[Saved data entries]
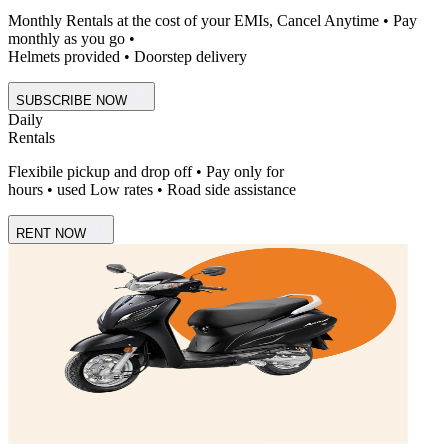
Monthly Rentals at the cost of your EMIs, Cancel Anytime • Pay
monthly as you go •
Helmets provided • Doorstep delivery
SUBSCRIBE NOW
Daily
Rentals
Flexibile pickup and drop off • Pay only for
hours • used Low rates • Road side assistance
RENT NOW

◆ WHAT YOU WILL DO
Can you copy out every line of text from the records above without changing anything, leaving the pictures out?

◆ THE COMPLETED TASK
Monthly Rentals at the cost of your EMIs, Cancel Anytime • Pay
monthly as you go •
Helmets provided • Doorstep delivery
SUBSCRIBE NOW
Daily
Rentals
Flexibile pickup and drop off • Pay only for
hours • used Low rates • Road side assistance
RENT NOW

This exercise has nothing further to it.